The accompanying article discusses the looting of libraries by the Nazis across Europe during World War II—an experience Eva remembers well—and the search to reunite people with the texts taken from them so long ago. The book in the photograph, an eighteenth-century religious text thought to have been taken from France in the waning days of the war, is one of the most fascinating cases. Now housed in Berlin’s Zentral- und Landesbibliothek library, it appears to contain some sort of code, but researchers don’t know where it came from—or what the code means. Only Eva holds the answer—but will she have the strength to revisit old memories and help reunite those lost during the war?
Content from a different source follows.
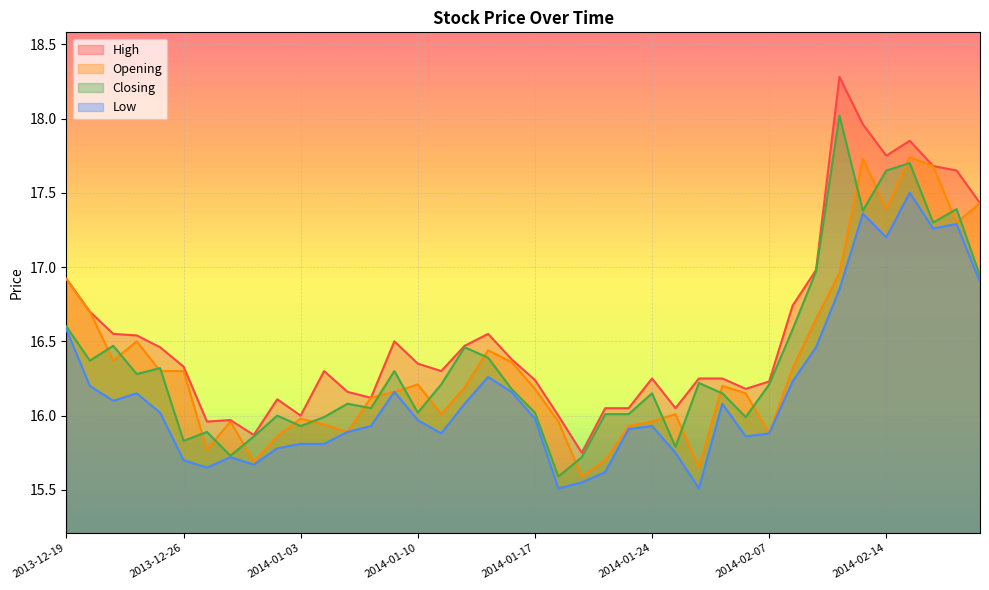

Reading right to left, what are all the values shown in this chart?

High: 17.4	17.6	17.7	17.9	17.8	18.0	18.3	17.0	16.7	16.2	16.2	16.2	16.2	16.1	16.2	16.1	16.1	15.8	16.0	16.2	16.4	16.6	16.5	16.3	16.4	16.5	16.1	16.2	16.3	16.0	16.1	15.9	16.0	16.0	16.3	16.5	16.5	16.6	16.7	16.9
Opening: 17.4	17.3	17.7	17.7	17.4	17.7	17.0	16.6	16.3	15.9	16.1	16.2	15.7	16.0	16.0	15.9	15.7	15.6	16.0	16.2	16.4	16.4	16.2	16.0	16.2	16.2	16.1	15.9	15.9	16.0	15.9	15.7	16.0	15.8	16.3	16.3	16.5	16.4	16.7	16.9
Closing: 16.9	17.4	17.3	17.7	17.6	17.4	18.0	17.0	16.6	16.2	16.0	16.1	16.2	15.8	16.1	16.0	16.0	15.7	15.6	16.0	16.2	16.4	16.5	16.2	16.0	16.3	16.1	16.1	16.0	15.9	16.0	15.9	15.7	15.9	15.8	16.3	16.3	16.5	16.4	16.6
Low: 16.9	17.3	17.3	17.5	17.2	17.4	16.9	16.5	16.2	15.9	15.9	16.1	15.5	15.8	15.9	15.9	15.6	15.6	15.5	16.0	16.2	16.3	16.1	15.9	16.0	16.2	15.9	15.9	15.8	15.8	15.8	15.7	15.7	15.7	15.7	16.0	16.1	16.1	16.2	16.6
As a graduate student in 1942, Eva was forced to flee Paris after the arrest of her father, a Polish Jew. Finding refuge in a small mountain town in the Free Zone, she begins forging identity documents for Jewish children fleeing to neutral Switzerland. But erasing people comes with a price, and along with a mysterious, handsome forger named Rémy, Eva decides she must find a way to preserve the real names of the children who are too young to remember who they really are. The records they keep in The Book of Lost Names will become even more vital when the resistance cell they work for is betrayed and Rémy disappears.

An engaging and evocative novel reminiscent of The Lost Girls of Paris and The Alice Network, The Book of Lost Names is a testament to the resilience of the human spirit and the power of bravery and love in the face of evil.